If the fifth annual Bonnaroo initially raised eyebrows for booking Tom Petty and Radiohead, two mainstage headliners that have nothing to do with the current jam scene, the festival returned to its roots last night (June 18) during a set from ex-Grateful Dead bassist Phil Lesh and his latest group of musical Friends.
Flanked by celebrated guitarists John Scofield and Larry Campbell and chart-topper turned earthy soul sister Joan Osborne, Lesh (who closed out the very first Bonnaroo in 2002) and company opened Bonnaroo 5.0’s swan song with an epic rendering of the Dead favorite “Uncle John’s Band” before spilling into “Fire on the Mountain” and an Osborne-sung take on Bob Dylan’s “All Along the Watchtower.”
Fueled by incendiary wailing on both guitar and keys, courtesy of frequent collaborator Rob Barraco, Phil & Friends returned after a break with the later-era Dead swinger “Shakedown Street” and ran through a soulful reading of the Rolling Stones’ “Gimme Shelter,” before closing out the event with Lesh’s signature Dead tune, “Box of Rain.”
Appropriately, Lesh’s set was the only to be rained on this year, a rarity for the young, successful festival. In years past, Bonnaroo has been pummeled with showers that delayed sets and turned the Manchester, Tenn., farm into a mud pit. While baked in the sticky heat, this year’s sold-out throng of 80,000 escaped without the hassles of years past. Instead, the biggest problem for the audience was picking which bands to watch.
It was a sentiment echoed even by the Roo’s major league talent. “There’s so many great bands, you can’t see them all,” Bonnie Raitt said from the stage yesterday, before sending out a cover of John Prine’s “Angel of Montgomey” to Steve Earle, who was performing in a tent a couple hundred yards away.
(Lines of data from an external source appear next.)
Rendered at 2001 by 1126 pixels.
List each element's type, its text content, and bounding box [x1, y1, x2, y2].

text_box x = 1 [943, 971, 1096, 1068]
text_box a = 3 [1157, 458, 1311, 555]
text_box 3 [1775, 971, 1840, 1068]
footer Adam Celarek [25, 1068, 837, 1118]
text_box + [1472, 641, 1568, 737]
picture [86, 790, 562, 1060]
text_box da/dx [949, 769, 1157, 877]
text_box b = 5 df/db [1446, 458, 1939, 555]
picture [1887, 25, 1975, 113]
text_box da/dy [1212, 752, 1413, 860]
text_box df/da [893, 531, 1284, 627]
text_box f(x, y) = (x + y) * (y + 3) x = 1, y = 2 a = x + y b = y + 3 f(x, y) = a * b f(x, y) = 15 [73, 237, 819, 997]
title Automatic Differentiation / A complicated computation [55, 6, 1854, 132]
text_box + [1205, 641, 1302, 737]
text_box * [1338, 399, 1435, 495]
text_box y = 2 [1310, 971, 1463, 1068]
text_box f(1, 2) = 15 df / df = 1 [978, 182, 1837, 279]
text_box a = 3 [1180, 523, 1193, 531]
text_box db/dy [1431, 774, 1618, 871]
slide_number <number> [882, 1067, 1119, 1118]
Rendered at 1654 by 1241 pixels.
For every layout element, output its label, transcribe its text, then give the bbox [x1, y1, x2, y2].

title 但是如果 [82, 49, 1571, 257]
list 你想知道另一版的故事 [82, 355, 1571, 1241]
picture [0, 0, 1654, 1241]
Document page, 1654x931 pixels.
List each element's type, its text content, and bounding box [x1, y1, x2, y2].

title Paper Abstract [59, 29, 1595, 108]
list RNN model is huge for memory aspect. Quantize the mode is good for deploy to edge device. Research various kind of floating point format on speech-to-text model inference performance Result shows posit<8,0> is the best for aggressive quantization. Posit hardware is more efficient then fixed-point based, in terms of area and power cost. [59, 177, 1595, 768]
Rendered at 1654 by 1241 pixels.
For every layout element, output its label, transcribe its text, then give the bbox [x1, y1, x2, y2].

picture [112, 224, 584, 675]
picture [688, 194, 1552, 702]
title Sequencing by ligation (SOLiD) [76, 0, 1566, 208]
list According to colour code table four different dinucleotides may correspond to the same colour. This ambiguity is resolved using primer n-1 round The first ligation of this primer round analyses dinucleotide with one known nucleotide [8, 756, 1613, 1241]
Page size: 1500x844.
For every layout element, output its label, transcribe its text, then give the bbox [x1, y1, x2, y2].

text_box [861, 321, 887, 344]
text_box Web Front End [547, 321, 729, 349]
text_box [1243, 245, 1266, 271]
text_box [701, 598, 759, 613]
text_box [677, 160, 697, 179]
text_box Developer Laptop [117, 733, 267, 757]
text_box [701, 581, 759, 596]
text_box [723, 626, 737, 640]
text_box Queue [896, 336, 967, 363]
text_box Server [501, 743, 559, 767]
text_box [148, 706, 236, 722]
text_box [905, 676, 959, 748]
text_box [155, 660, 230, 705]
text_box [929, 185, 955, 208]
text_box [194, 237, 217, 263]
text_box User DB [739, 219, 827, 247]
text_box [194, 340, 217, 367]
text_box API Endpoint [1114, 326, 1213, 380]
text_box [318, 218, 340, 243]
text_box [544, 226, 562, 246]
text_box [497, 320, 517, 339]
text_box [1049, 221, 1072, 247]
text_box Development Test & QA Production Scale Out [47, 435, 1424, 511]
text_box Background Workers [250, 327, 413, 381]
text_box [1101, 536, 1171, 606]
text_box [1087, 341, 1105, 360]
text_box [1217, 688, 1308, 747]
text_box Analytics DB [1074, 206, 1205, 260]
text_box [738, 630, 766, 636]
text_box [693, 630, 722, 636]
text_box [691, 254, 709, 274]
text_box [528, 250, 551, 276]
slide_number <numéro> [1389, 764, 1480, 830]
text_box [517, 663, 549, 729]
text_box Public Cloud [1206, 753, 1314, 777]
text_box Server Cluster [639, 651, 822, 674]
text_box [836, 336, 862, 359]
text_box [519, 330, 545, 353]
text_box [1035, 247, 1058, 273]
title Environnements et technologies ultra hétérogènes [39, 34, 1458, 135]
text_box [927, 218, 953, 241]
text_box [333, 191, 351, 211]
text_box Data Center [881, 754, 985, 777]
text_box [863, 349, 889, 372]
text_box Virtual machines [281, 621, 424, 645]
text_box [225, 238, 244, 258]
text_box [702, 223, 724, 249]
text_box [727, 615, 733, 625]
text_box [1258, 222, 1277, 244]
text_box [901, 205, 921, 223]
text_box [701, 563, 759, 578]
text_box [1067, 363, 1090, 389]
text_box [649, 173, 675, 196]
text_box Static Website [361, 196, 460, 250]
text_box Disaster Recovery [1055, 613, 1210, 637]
The larger lineup made the beautiful collisions of sounds that mark Bonnaroo all the more eclectic. At one point yesterday, singer/songwriter Andrew Bird plucked a mandolin on the Sonic Stage as jam newcomers Brothers Past, Colonel Bruce Hampton and the Codetalkers, former Soul Coughing frontman Mike Doughty and his band and Americana royalty Shooter Jennings rocked in the distance.
Later, while Hasidic reggae phenom Matisyahu and jam giants moe. split the majority of the audience between the two main stages, British MC the Streets (aka Mike Skinner), Son Volt and Stephen Malkmus filled the tents.
In a nod to Father’s Day, Matisyahu took the opportunity to bring out his 10-month-old son during a set that reflected the heights he’s soared since his pivotal performance at last year’s Bonnaroo. Thousands swarmed the performance, during which he scaled speaker cabinets and ignited devoted fans and curious newcomers alike.
The Refugee Allstars of Sierra Leone, a recent signing to the Anti- label, injected the bill with an international flair, sending scores dancing with a gleeful, soul-stirring mix of Afro-pop, dance and group harmonies. Comprised of Sierra Leonean musicians who fled the country to the West African nation of Guinea during a rebel war in 1999, the group’s members rotated lead vocals and solo dancing duties, leaving the crowd wanting more.
During a hit-laced set (“Thing Called Love,” “Something To Talk About”), Raitt offered up guest turns from Jerry Douglas and Jon Cleary. Across the great field, the jam world collided with New York noise, as Sonic Youth was greeted like a rock god. In a set dominated by material from its brand-new “Rather Ripped,” the group also dusted off “Pattern Recognition” and “100%.” Stephen Malkmus joined the group for an encore performance of “Expressway to Yr. Skull,” reuniting with his former Pavement bandmate Mark Ibold, who is now touring as Sonic Youth’s bassist.
As fans made their way through the Centeroo shopping and food court area, music was all around them: from the Grammy-decorated sounds of Bela Fleck and the Flecktones and jazzy jammers Soulive to the obscure hip-hop troupe Atmosphere and up-and-coming rock acts Be Your Own Pet and Deadboy and the Elephantman. Comedian Lewis Black made encore performances with others in the comedy tent, while the NBA Finals and “Star Wars: Episode III” played in smaller, chillout tents.